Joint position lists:
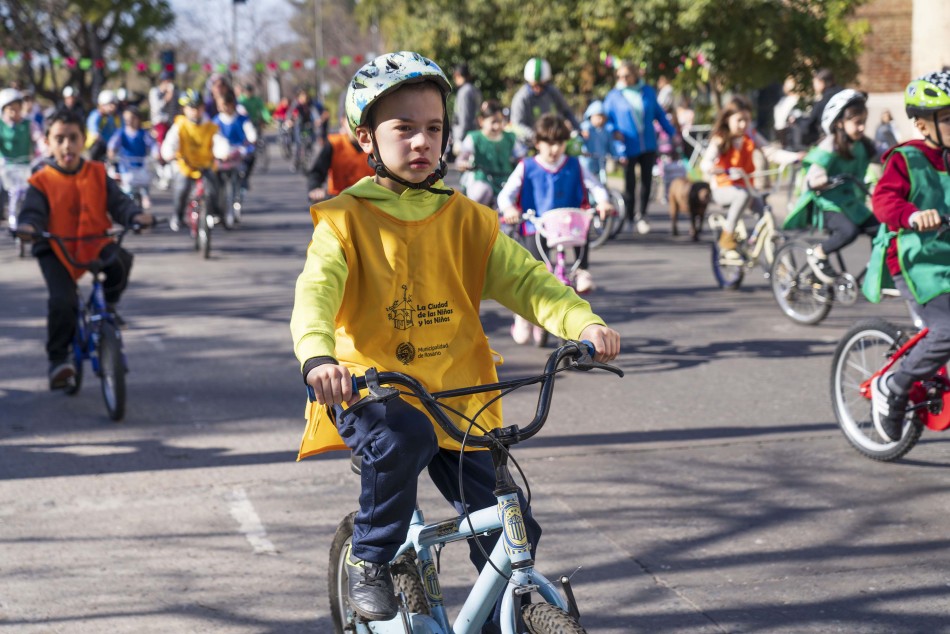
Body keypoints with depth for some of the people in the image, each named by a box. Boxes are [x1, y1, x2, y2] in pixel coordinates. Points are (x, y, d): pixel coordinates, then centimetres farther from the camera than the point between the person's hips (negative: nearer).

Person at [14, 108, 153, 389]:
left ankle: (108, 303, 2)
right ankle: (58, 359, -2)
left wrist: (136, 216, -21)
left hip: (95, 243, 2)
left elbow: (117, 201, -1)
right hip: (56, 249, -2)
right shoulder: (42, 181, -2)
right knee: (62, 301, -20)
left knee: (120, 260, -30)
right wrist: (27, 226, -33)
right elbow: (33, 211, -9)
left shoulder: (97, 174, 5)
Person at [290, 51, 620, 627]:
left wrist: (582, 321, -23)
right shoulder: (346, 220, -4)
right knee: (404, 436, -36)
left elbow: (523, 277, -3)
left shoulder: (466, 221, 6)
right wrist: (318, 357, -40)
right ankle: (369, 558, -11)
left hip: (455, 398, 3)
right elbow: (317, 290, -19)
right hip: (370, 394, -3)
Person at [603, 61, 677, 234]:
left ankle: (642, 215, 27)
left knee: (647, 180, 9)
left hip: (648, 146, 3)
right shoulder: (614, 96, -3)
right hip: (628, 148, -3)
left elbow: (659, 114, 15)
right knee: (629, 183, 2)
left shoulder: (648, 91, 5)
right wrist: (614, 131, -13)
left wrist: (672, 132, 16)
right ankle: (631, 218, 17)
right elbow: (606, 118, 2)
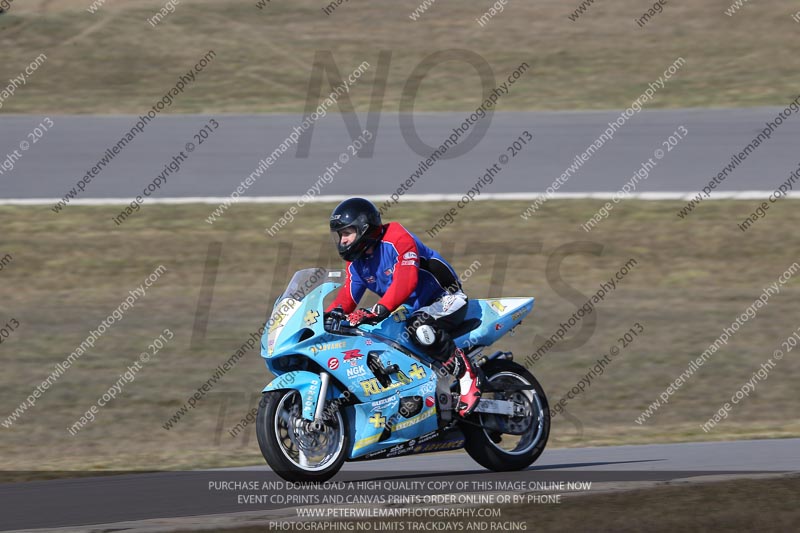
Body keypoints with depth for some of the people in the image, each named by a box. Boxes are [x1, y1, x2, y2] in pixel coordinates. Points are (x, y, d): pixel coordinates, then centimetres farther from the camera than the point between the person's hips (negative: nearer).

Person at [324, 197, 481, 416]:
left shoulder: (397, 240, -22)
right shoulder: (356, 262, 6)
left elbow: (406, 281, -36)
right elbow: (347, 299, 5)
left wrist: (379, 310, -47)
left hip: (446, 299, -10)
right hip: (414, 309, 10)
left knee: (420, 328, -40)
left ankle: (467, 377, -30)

▶ About this task:
From the first line to the last, copy the records above exactly and leave out the pictures.

▶ Response box:
Body keypoints with depth for some of the people in the image, each named by a box. Boxes are [x1, y1, x2, y2] in pixel coordinates. Points are (x, y, d): pixel coordinates, then centimetres farther from the camera than the point between the person's hips (negative: nearer).

Person at [14, 108, 153, 389]:
left ankle: (108, 303, 2)
right ankle: (58, 359, -2)
left wrist: (136, 216, -21)
left hip: (95, 243, 2)
left elbow: (117, 201, -1)
right hip: (56, 249, -2)
right shoulder: (42, 181, -2)
right knee: (62, 301, -20)
left knee: (120, 260, -30)
right wrist: (27, 226, -33)
right elbow: (33, 211, -9)
left shoulder: (97, 174, 5)
Person at [290, 51, 620, 627]:
left wrist: (582, 321, -23)
right shoulder: (346, 220, -4)
right knee: (404, 436, -36)
left elbow: (523, 277, -3)
left shoulder: (466, 221, 6)
right wrist: (318, 357, -40)
right ankle: (369, 558, -11)
left hip: (455, 398, 3)
right elbow: (317, 290, -19)
right hip: (370, 394, -3)
Person at [603, 61, 677, 234]:
left ankle: (642, 215, 27)
left knee: (647, 180, 9)
left hip: (648, 146, 3)
right shoulder: (614, 96, -3)
right hip: (628, 148, -3)
left elbow: (659, 114, 15)
right knee: (629, 183, 2)
left shoulder: (648, 91, 5)
right wrist: (614, 131, -13)
left wrist: (672, 132, 16)
right ankle: (631, 218, 17)
right elbow: (606, 118, 2)
Body keypoints with depth for some of the people in the image, each named by a box. Boxes are [x1, y1, x2, y2] in pixel coordinates. Points are (x, y, d): pixel coordinates, then centimetres farther from the camera than the point between the person's hips (negative: nearer).

Person at [324, 197, 481, 416]:
left shoulder: (397, 240, -22)
right shoulder: (356, 262, 6)
left elbow: (406, 281, -36)
right elbow: (347, 299, 5)
left wrist: (379, 310, -47)
left hip: (446, 299, -10)
right hip: (414, 309, 10)
left knee: (420, 328, -40)
left ankle: (467, 377, -30)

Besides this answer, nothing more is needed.